_EXERCISE DATA_
------------
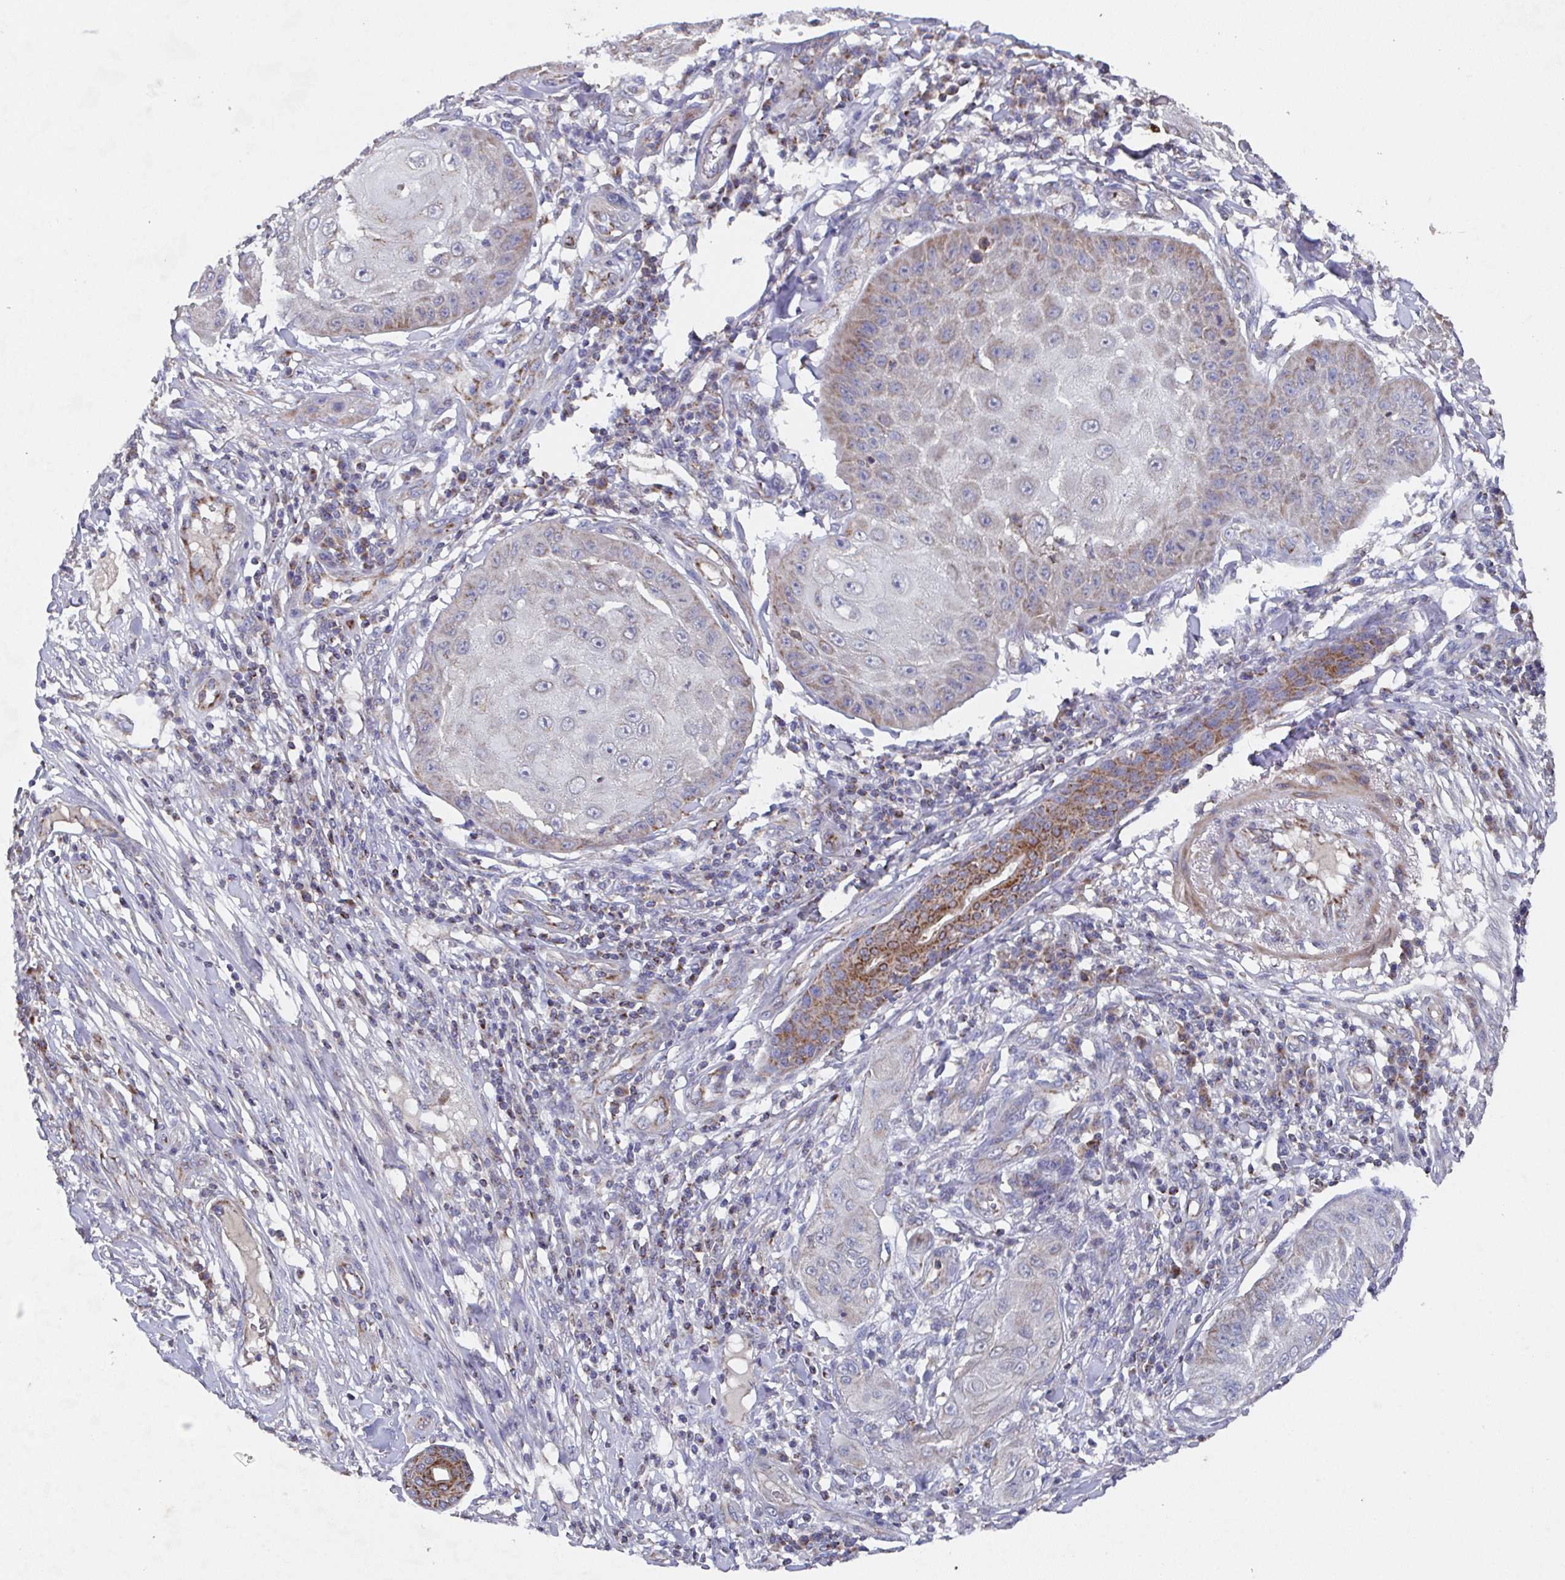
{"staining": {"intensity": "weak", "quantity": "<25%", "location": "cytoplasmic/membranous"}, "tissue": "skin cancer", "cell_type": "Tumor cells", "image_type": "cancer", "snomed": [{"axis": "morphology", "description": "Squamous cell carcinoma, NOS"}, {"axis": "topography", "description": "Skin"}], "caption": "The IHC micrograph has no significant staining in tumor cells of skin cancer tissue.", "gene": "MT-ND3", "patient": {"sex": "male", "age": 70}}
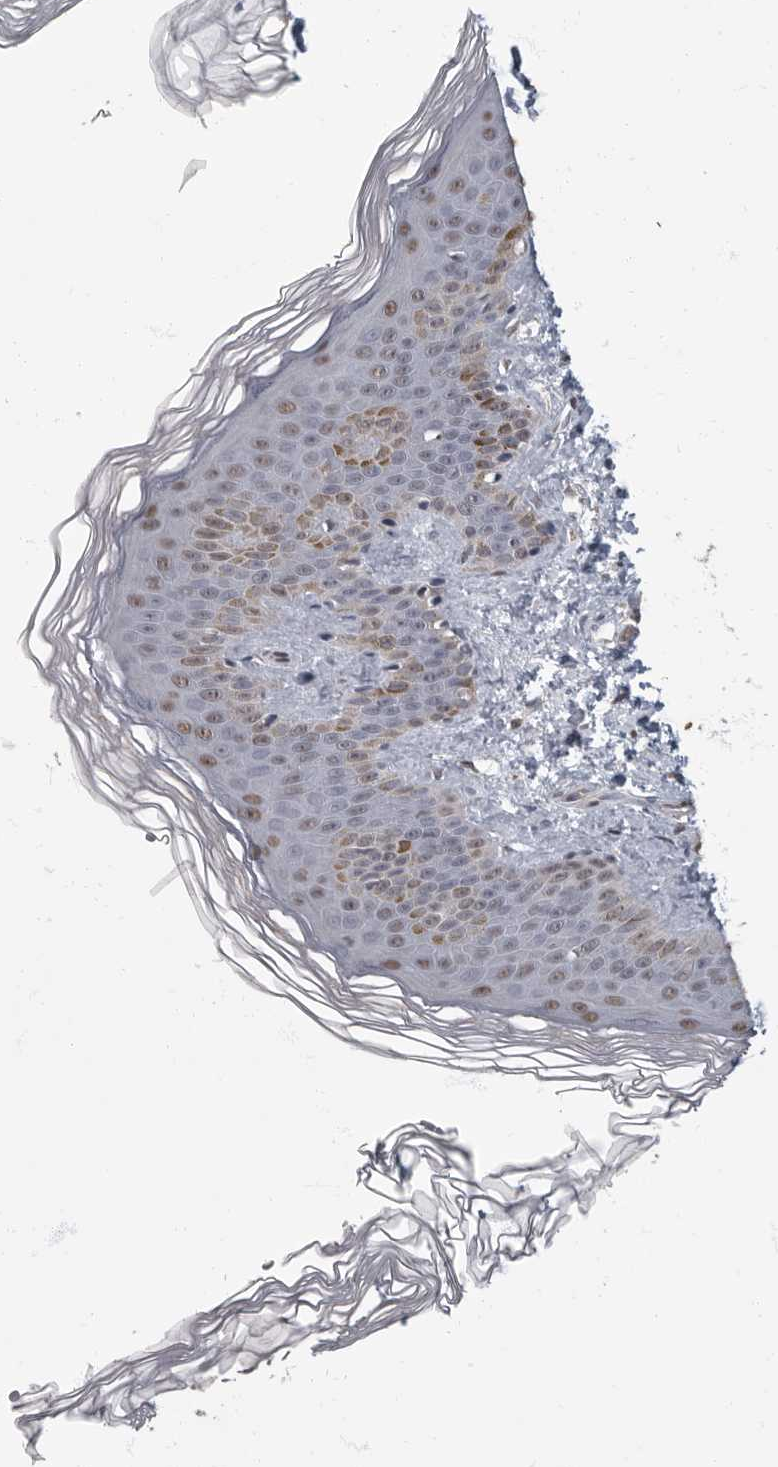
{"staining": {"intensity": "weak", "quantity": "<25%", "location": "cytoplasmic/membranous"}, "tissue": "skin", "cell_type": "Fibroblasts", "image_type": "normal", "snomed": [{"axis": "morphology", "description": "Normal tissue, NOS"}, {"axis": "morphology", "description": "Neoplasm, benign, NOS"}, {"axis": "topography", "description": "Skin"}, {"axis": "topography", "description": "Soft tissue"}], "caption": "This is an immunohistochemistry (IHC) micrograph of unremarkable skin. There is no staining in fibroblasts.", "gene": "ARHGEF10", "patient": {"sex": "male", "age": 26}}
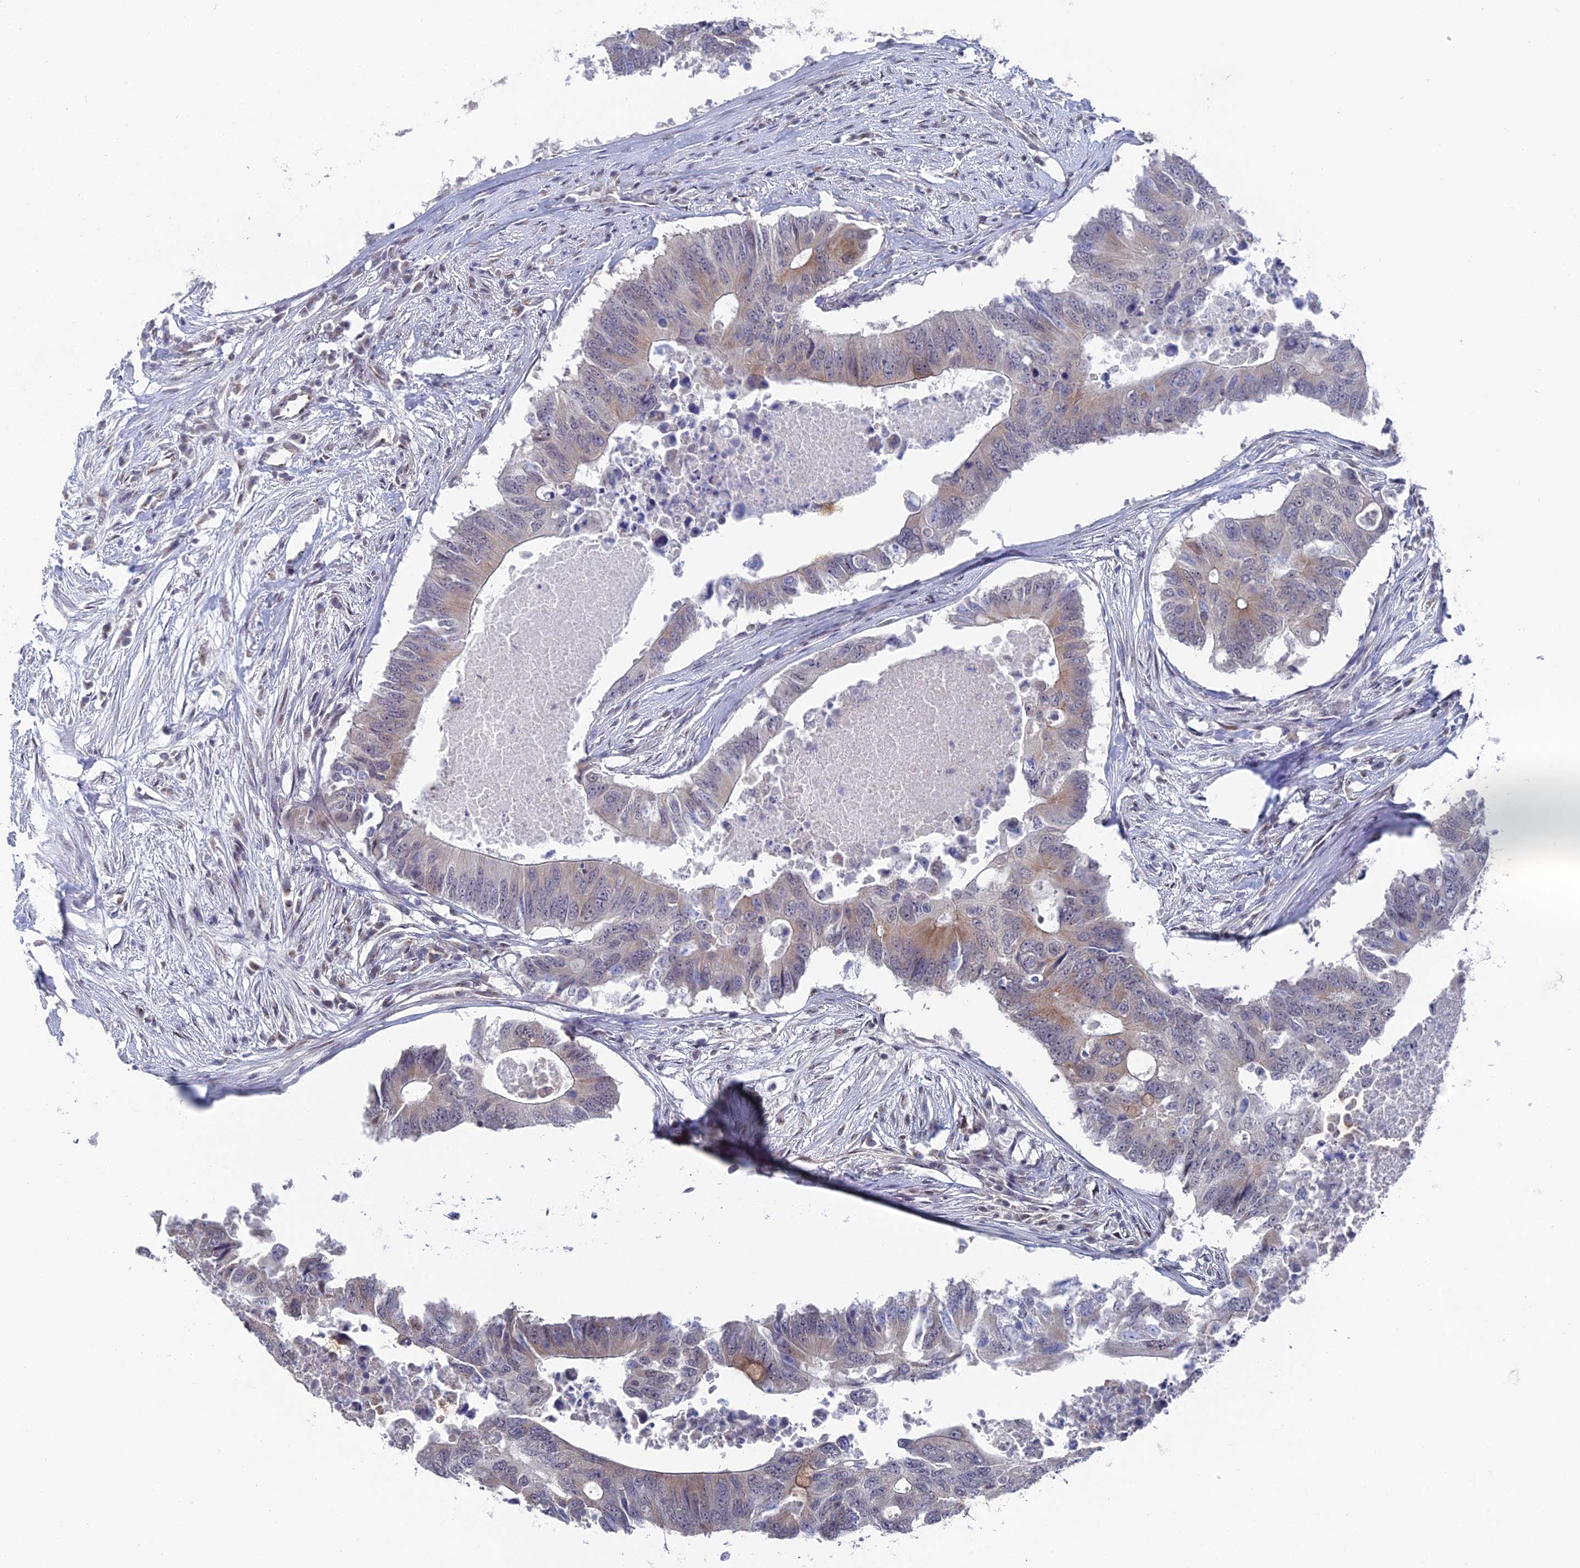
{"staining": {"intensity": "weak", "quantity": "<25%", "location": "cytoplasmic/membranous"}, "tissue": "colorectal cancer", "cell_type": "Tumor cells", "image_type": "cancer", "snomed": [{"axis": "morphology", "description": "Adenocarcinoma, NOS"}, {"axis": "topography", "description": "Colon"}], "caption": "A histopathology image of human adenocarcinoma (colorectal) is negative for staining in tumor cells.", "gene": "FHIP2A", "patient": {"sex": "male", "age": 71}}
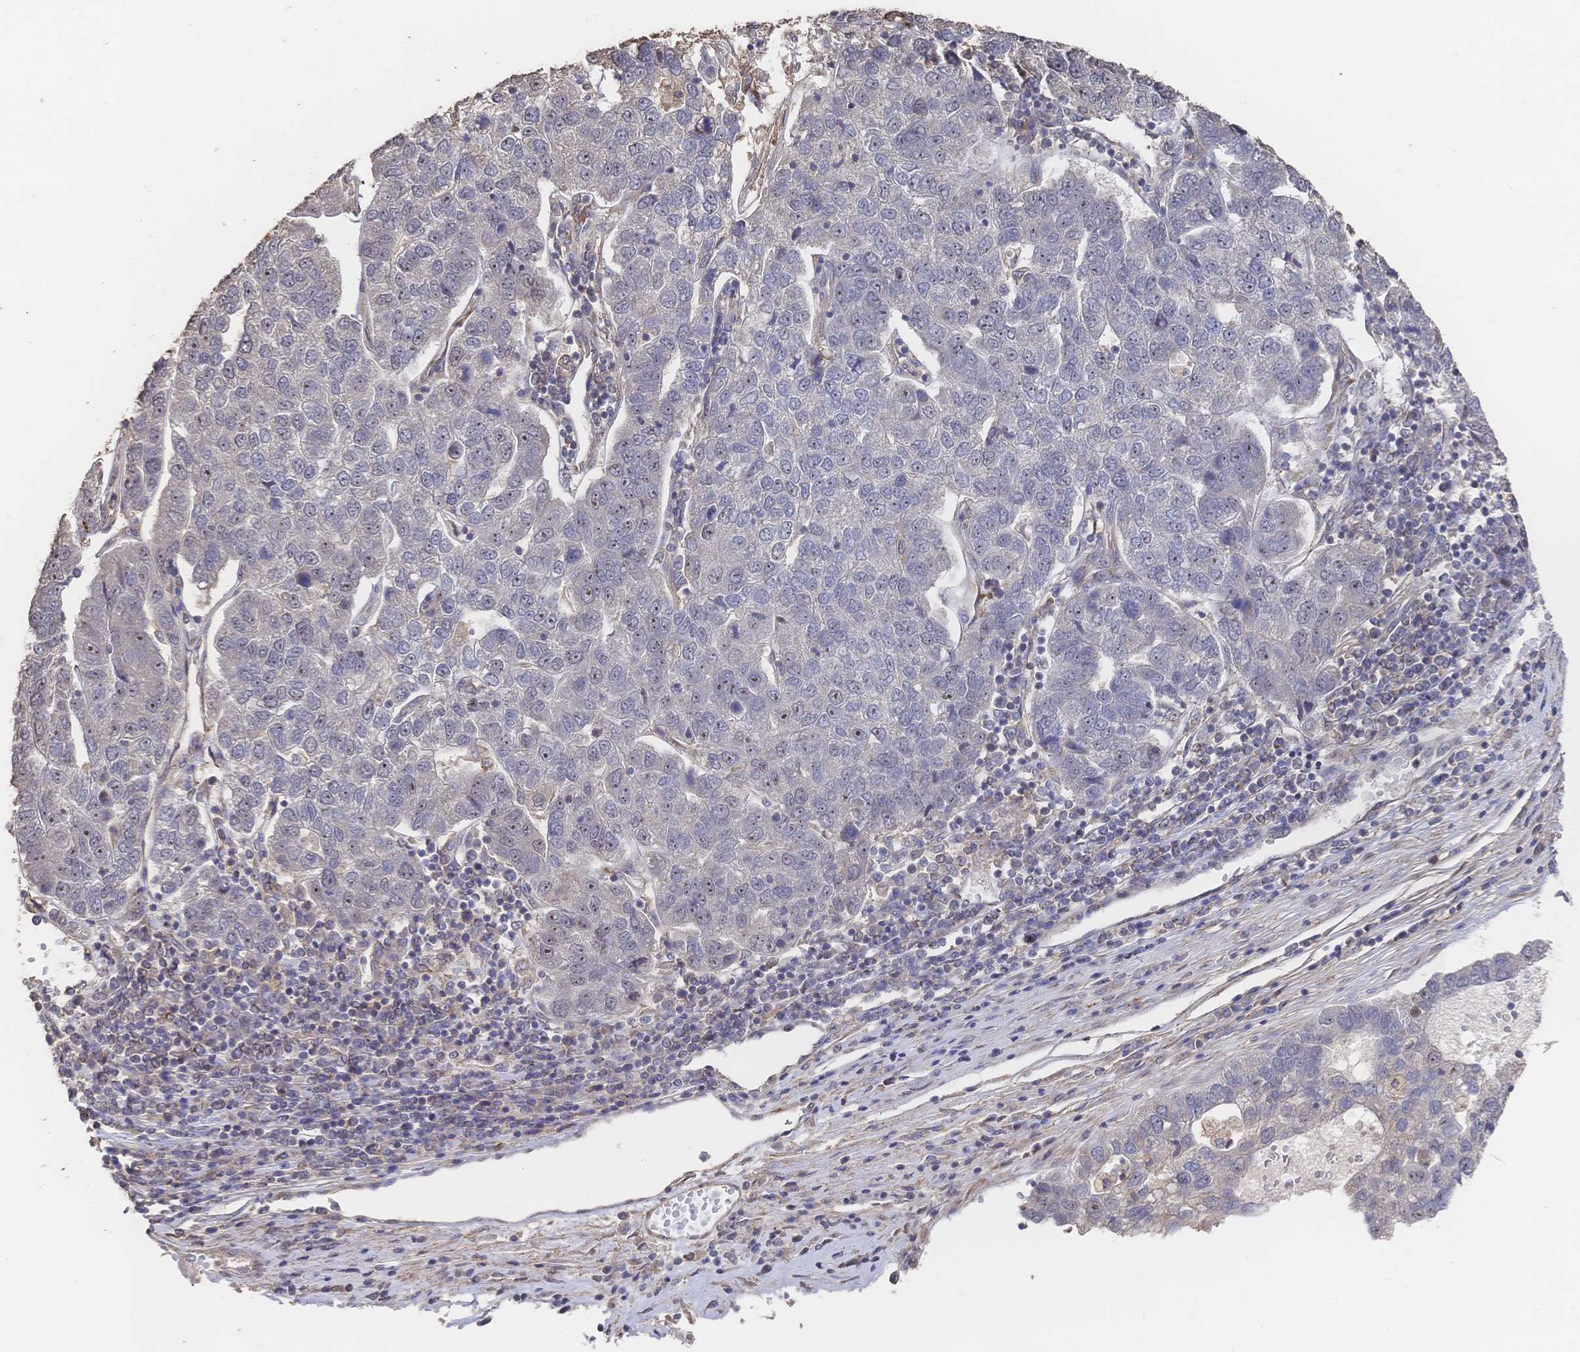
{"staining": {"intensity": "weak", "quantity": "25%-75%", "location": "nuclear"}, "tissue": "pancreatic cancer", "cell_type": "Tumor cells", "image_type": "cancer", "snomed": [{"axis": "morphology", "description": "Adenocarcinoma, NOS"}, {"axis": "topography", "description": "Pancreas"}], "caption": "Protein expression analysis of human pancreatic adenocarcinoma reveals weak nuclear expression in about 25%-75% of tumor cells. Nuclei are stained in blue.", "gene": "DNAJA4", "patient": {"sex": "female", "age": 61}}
------------
_PROBLEM DETAILS_
Pictures aside, return all of the material exactly as written.

_OUTPUT FOR THIS EXERCISE_
{"staining": {"intensity": "weak", "quantity": "<25%", "location": "cytoplasmic/membranous"}, "tissue": "skin cancer", "cell_type": "Tumor cells", "image_type": "cancer", "snomed": [{"axis": "morphology", "description": "Squamous cell carcinoma, NOS"}, {"axis": "topography", "description": "Skin"}], "caption": "The IHC micrograph has no significant staining in tumor cells of skin cancer tissue.", "gene": "MT-ND3", "patient": {"sex": "male", "age": 70}}
{"staining": {"intensity": "weak", "quantity": "<25%", "location": "cytoplasmic/membranous"}, "tissue": "skin", "cell_type": "Fibroblasts", "image_type": "normal", "snomed": [{"axis": "morphology", "description": "Normal tissue, NOS"}, {"axis": "morphology", "description": "Neoplasm, benign, NOS"}, {"axis": "topography", "description": "Skin"}, {"axis": "topography", "description": "Soft tissue"}], "caption": "This is an immunohistochemistry (IHC) micrograph of unremarkable skin. There is no staining in fibroblasts.", "gene": "ARHGEF10", "patient": {"sex": "male", "age": 26}}
{"staining": {"intensity": "weak", "quantity": "<25%", "location": "cytoplasmic/membranous"}, "tissue": "colorectal cancer", "cell_type": "Tumor cells", "image_type": "cancer", "snomed": [{"axis": "morphology", "description": "Adenocarcinoma, NOS"}, {"axis": "topography", "description": "Colon"}], "caption": "A histopathology image of human adenocarcinoma (colorectal) is negative for staining in tumor cells.", "gene": "FHIP2A", "patient": {"sex": "male", "age": 71}}
{"staining": {"intensity": "weak", "quantity": "25%-75%", "location": "nuclear"}, "tissue": "pancreatic cancer", "cell_type": "Tumor cells", "image_type": "cancer", "snomed": [{"axis": "morphology", "description": "Adenocarcinoma, NOS"}, {"axis": "topography", "description": "Pancreas"}], "caption": "Protein expression analysis of human pancreatic adenocarcinoma reveals weak nuclear expression in about 25%-75% of tumor cells. Nuclei are stained in blue.", "gene": "DNAJA4", "patient": {"sex": "female", "age": 61}}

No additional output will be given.